Role of Cyclic Di-GMP during El Tor Biotype Vibrio cholerae Infection: Characterization of the In Vivo-Induced Cyclic Di-GMP Phosphodiesterase CdpA

• Published in: Infection and Immunity Vol. 76; no. 4; pp. 1617 - 1627
• Main Authors: Tamayo, Rita, Schild, Stefan, Pratt, Jason T, Camilli, Andrew
• Format: Journal Article
• Language: English
• Published: Washington, DC American Society for Microbiology 01.04.2008; American Society for Microbiology (ASM)

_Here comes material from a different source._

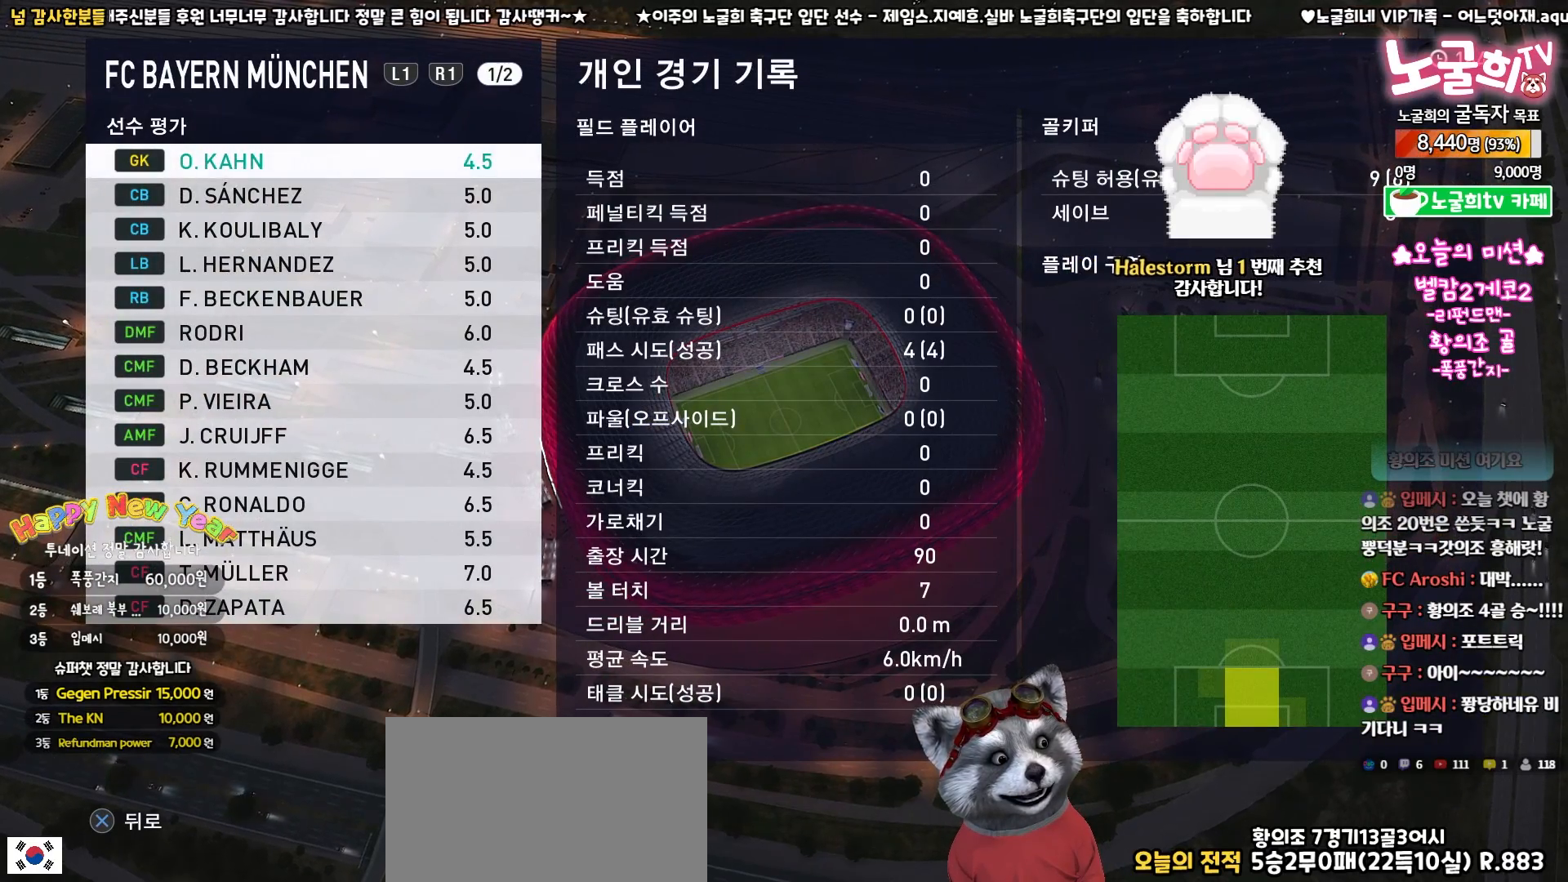
{"buttons": [], "left_stick": "center", "right_stick": "center", "events": []}
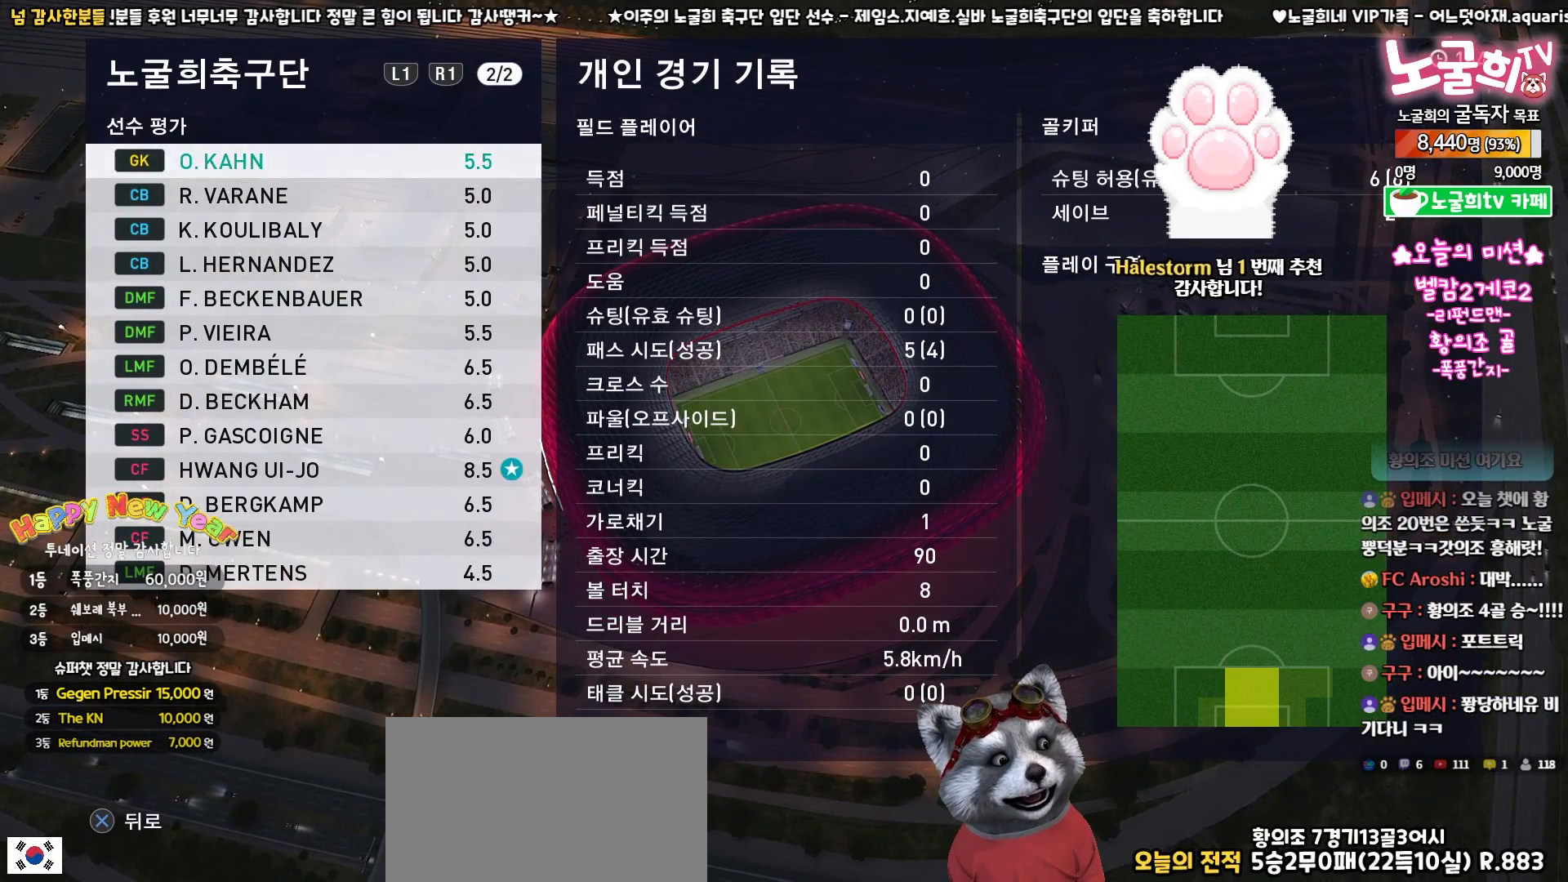
{"buttons": ["DPAD_DOWN"], "left_stick": "center", "right_stick": "center", "events": [[400, "DPAD_DOWN", "down"]]}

• Subjects: Animals; Bacterial Proteins - chemistry; Bacterial Proteins - genetics; Bacterial Proteins - metabolism; Bacterial Typing Techniques; Bacteriology; Biofilms; Biological and medical sciences; Cholera - microbiology; Cyclic GMP - analogs & derivatives; Cyclic GMP - metabolism; Fundamental and applied biological sciences. Psychology; Gene Expression Regulation, Bacterial - physiology; Mice; Microbiology; Miscellaneous; Molecular Pathogenesis; Phosphoric Diester Hydrolases - chemistry; Phosphoric Diester Hydrolases - genetics; Phosphoric Diester Hydrolases - metabolism; Protein Structure, Tertiary; Vibrio cholerae; Vibrio cholerae - classification; Vibrio cholerae - enzymology; Bacteria; Vibrionaceae; Vibrio cholerae elTor
• ISSN: 0019-9567; 1098-5522
• DOI: 10.1128/IAI.01337-07

In Vibrio cholerae, the second messenger cyclic di-GMP (c-di-GMP) positively regulates biofilm formation and negatively regulates virulence and is proposed to play an important role in the transition from persistence in the environment to survival in the host. Herein we describe a characterization of the infection-induced gene cdpA, which encodes both GGDEF and EAL domains, which are known to mediate diguanylate cyclase and c-di-GMP phosphodiesterase (PDE) activities, respectively. CdpA is shown to possess PDE activity, and this activity is regulated by its inactive degenerate GGDEF domain. CdpA inhibits biofilm formation but has no effect on colonization of the infant mouse small intestine. Consistent with these observations, cdpA is expressed during in vitro growth in a biofilm but is not expressed in vivo until the late stage of infection, after colonization has occurred. To test for a role of c-di-GMP in the early stages of infection, we artificially increased c-di-GMP and observed reduced colonization. This was attributed to a significant reduction in toxT transcription during infection. Cumulatively, these results support a model of the V. cholerae life cycle in which c-di-GMP must be down-regulated early after entering the small intestine and maintained at a low level to allow virulence gene expression, colonization, and motility at appropriate stages of infection.